Al 120 minuto dopo la somministrazione del glucosio la glicemia era scesa a 65
Vi raccomandiamo, prima di procedere nella consultazione, di leggere le avvertenze.
Il 6 Dicembre 2006 Silvana D. scrive:
Ho 43 anni ed un anamnesi familiare positiva per diabete mellito. Fin da ragazzina ho sofferto di problemi di ipoglicemia. spesso mi capita che dopo aver fatto uso di dolci abbia un senso di nausea e cefalea.
Da circa 7 anni soffro di tiroidite cronica di Hashimoto e nell’ultimo controllo effettuato, nel parlare del mio problema di ipoglicemia, il mio medico ha ipotizzato l’eventualità di un’iperinsulinemia. Ho fatto la curva del glucosio e dell’insulina con glicemia basale a 91 mg/dl e insulina di 20 mUI. Dopo la somministrazione di glucosio per os che peraltro mi ha causato immediatamente gli stessi problemi fastidiosi di cui sopra, (cefalea, nausea e vertigini. non ho vomitato perch sapevo che avrei dovuto ricominciare tutto daccapo), al 120 minuto la glicemia era scesa a 65 mg/dl e l’insulina era rimasta invariata. il mio endocrinologo non ha saputo darmi una risposta insistendo sull’iperinsulinemia. Ha anche prospettato che la mia presunta sterilità sia dovuta oltre che ad una obesita lieve , a questo motivo. Dall’esame ho cercato anche di non usare più, per quanto possibile, il glucosio nella mia alimentazione. Potrei avere una spiegazione a quello che mi sta succedendoRisponde il dr. Patrizio Tatti, diabetologo:
Se la glicemia è normale come in questo caso significa che la insulina prodotta dal pancreas è quella giusta per gestire la situazione. Il problema è che qualche cosa nel suo organismo potrebbe disturbare il sistema di regolazione e rendere necessaria la produzione di una maggior quota di insulina per normalizzare la glicemia. Questa situazione viene generalmente definita “stato di insulino resistenza”, che si trova anche nella policistosi ovarica, una condizione che può provocare sterilità. Credo che il suo medico abbia pensato a questo meccanismo.
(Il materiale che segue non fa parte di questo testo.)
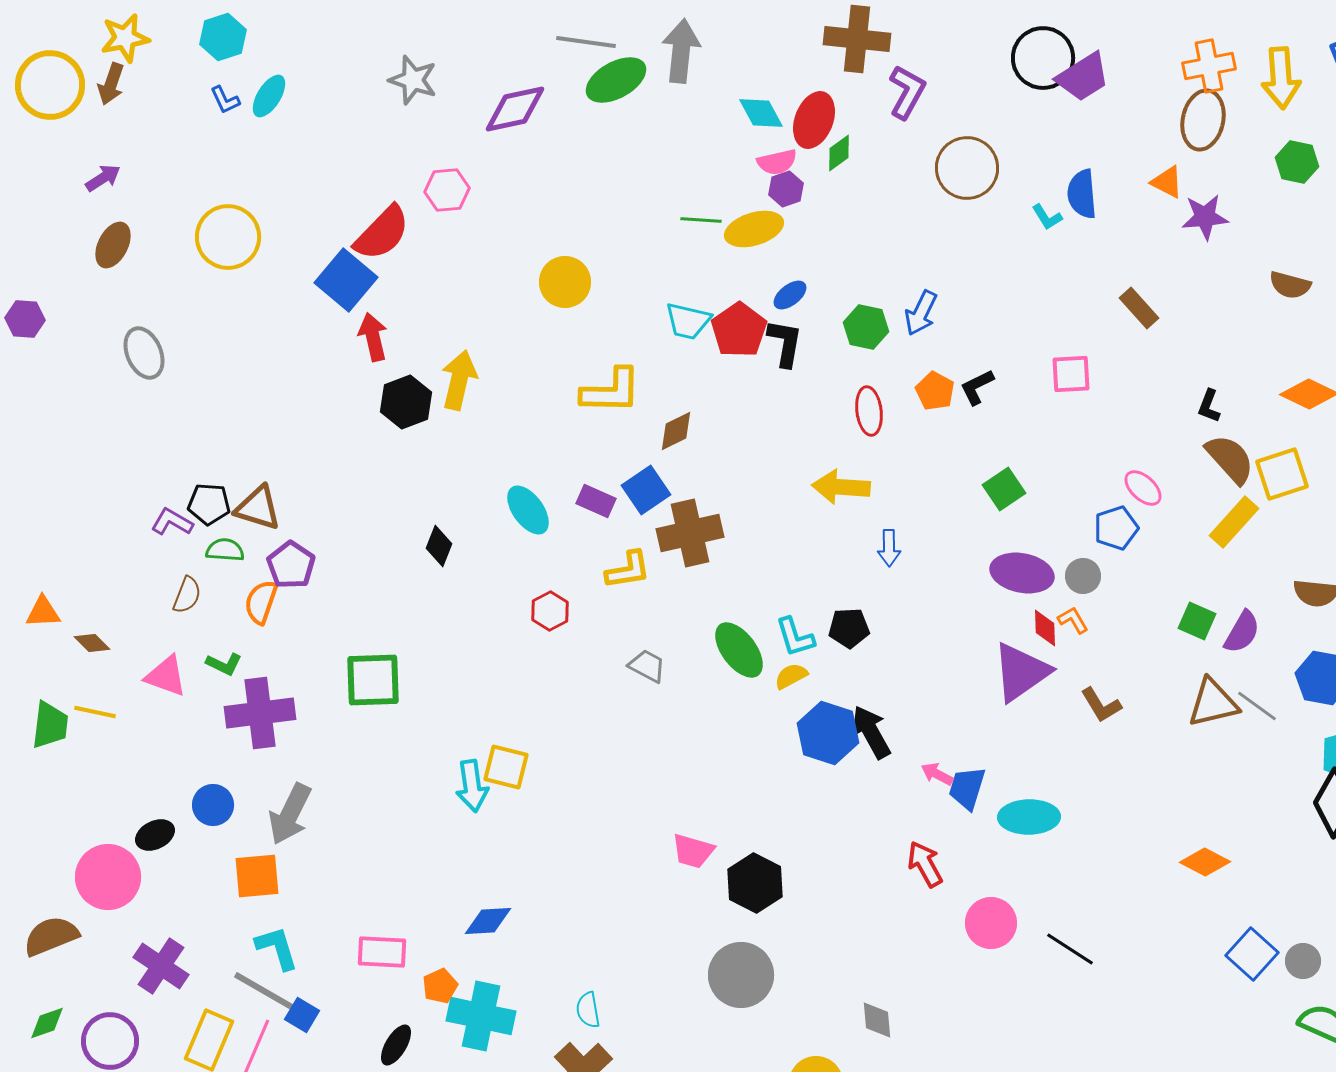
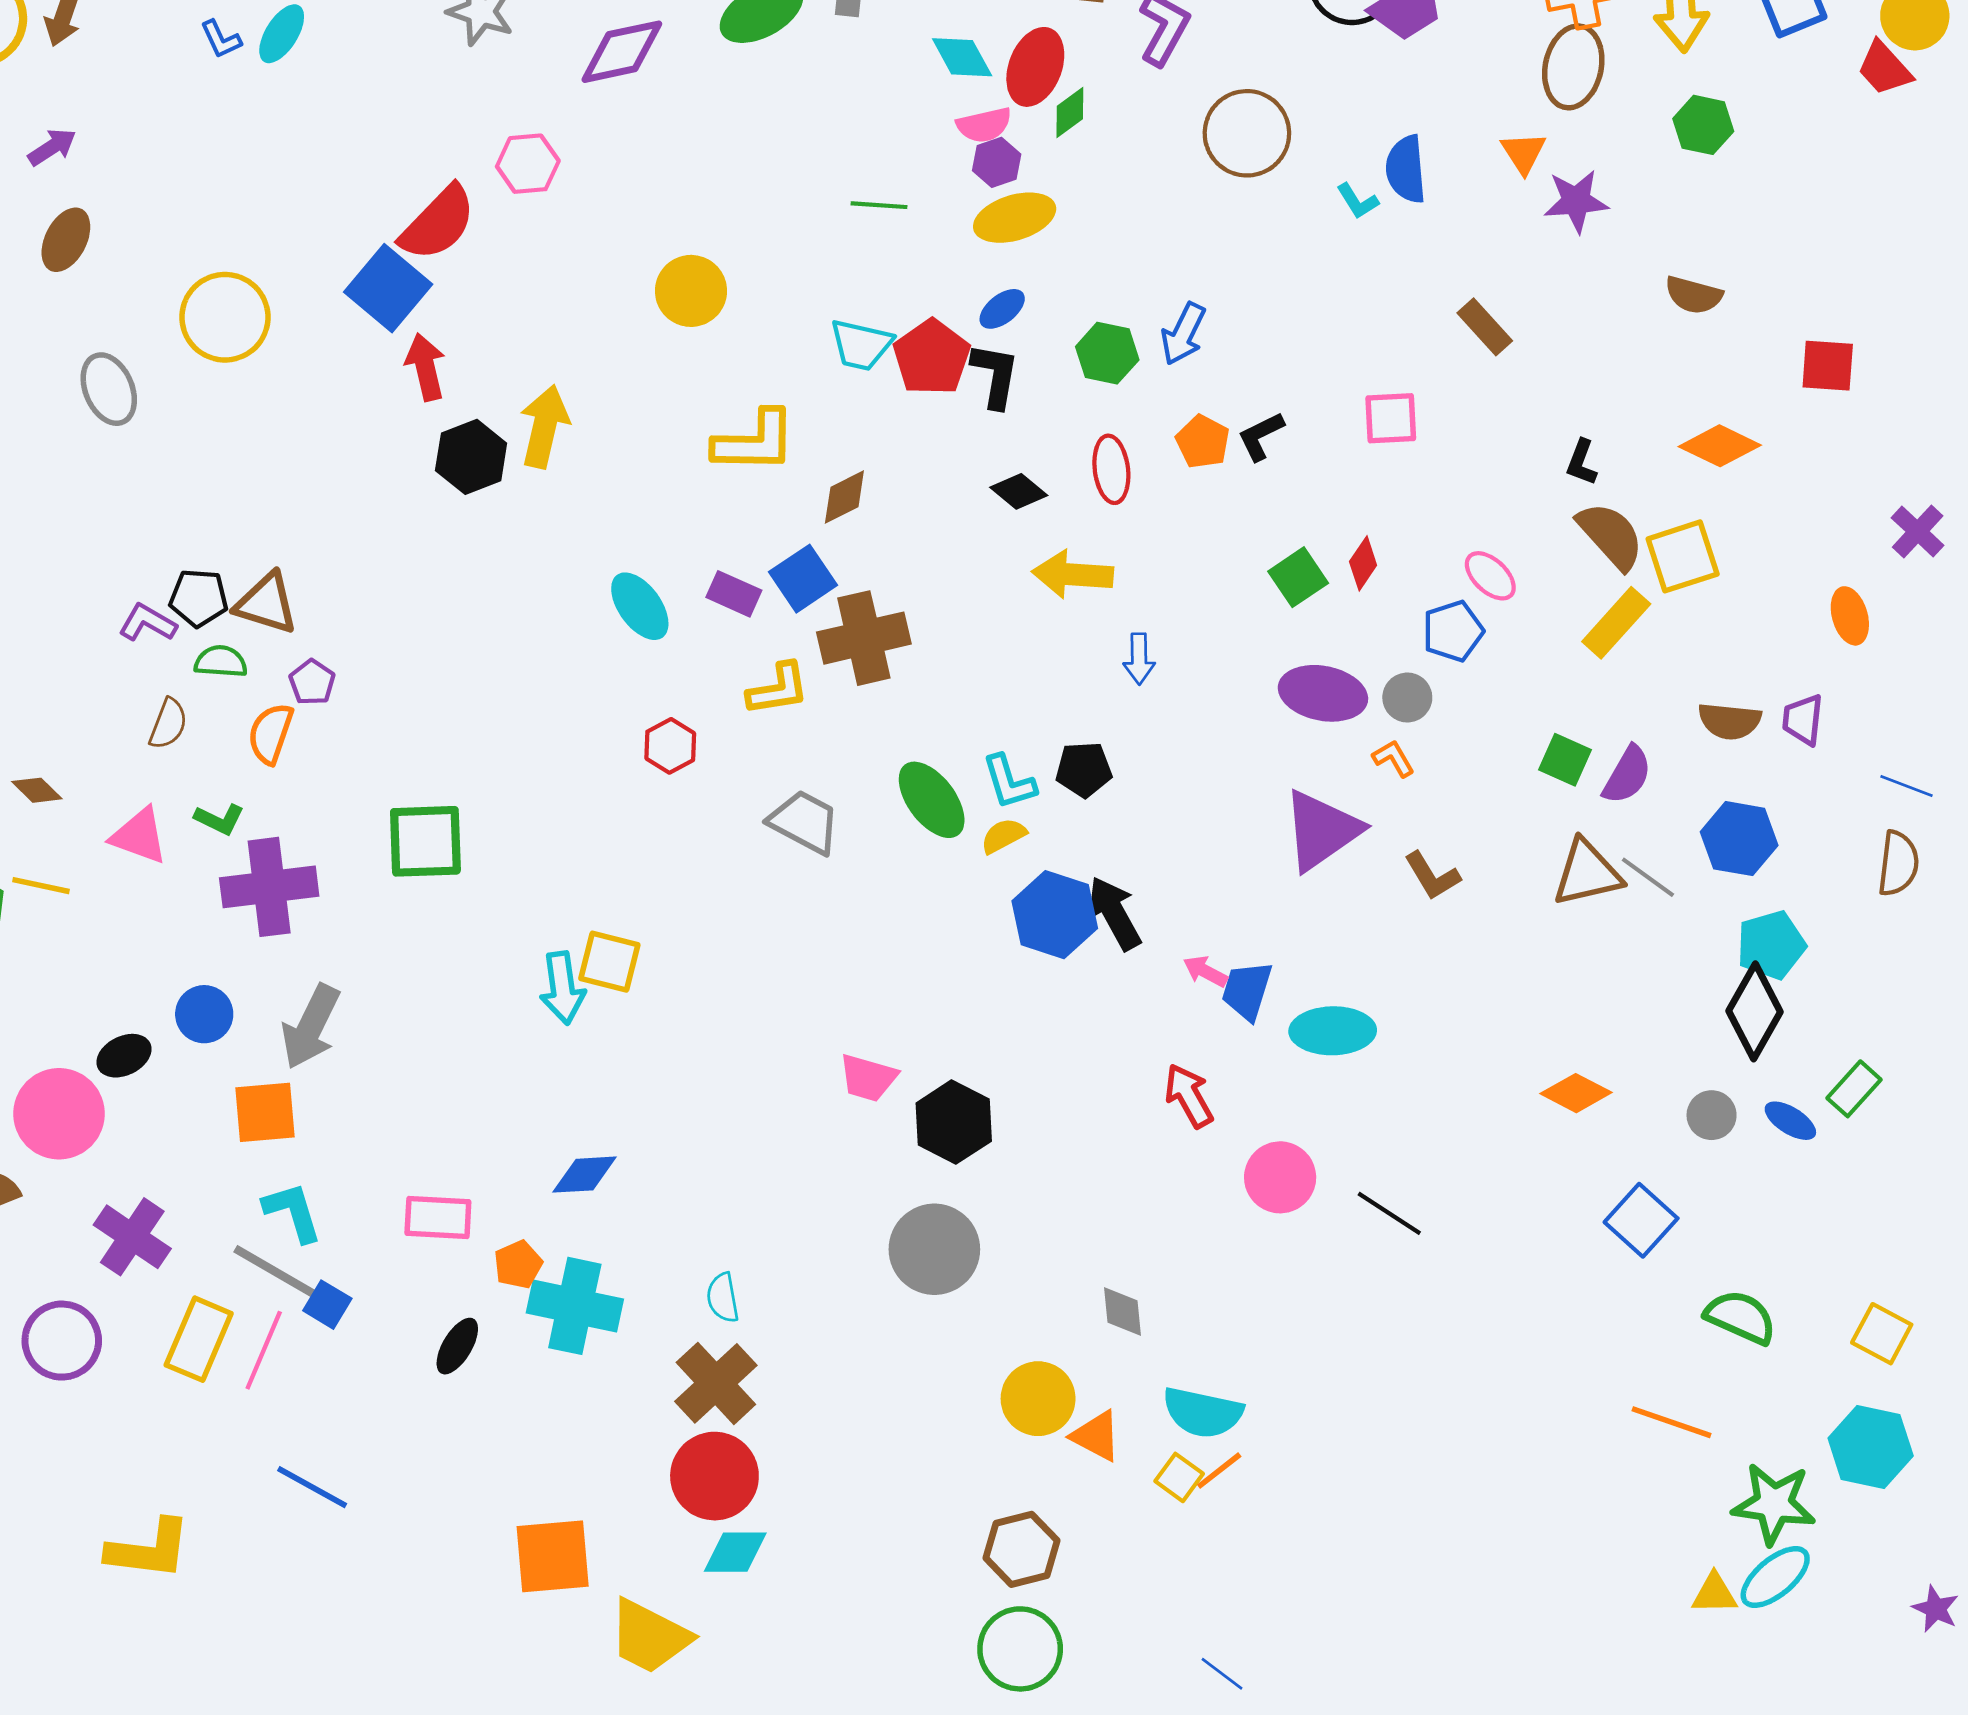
orange triangle: (1167, 182) -> (1523, 153), turned 30
yellow ellipse: (754, 229) -> (1015, 218), moved
yellow circle: (228, 237) -> (225, 317), moved
black diamond: (439, 546) -> (1019, 491), moved, turned -72
purple pentagon: (291, 565) -> (312, 682), size x0.7
red diamond: (1045, 628) -> (1363, 563), moved, turned 36
gray trapezoid: (647, 666) -> (804, 822), size x1.4
gray circle: (1303, 961) -> (1712, 1115), moved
Non posso darle un parere perchè non so il suo peso, se ha le caratteristiche cliniche della policistosi (tipo di mestruazioni, peluria, acne, foruncolosi etc) e non so nulla sulle caratteristiche di quelle che definisce “crisi ipoglicemiche sin da ragazza” (è stata mai controllata la glicemia, quanto era, ha mai perso conoscenza, le crisi erano o no legate ai pasti, quando e come sono passate). La glicemia di 65 alla fine della curva da carico in realtà tenderebbe ad escludere uno stato di insulino resistenza, soprattutto considerando che la insulinemia era rimasta di 20 U/ml. Credo che metta conto ripeterla.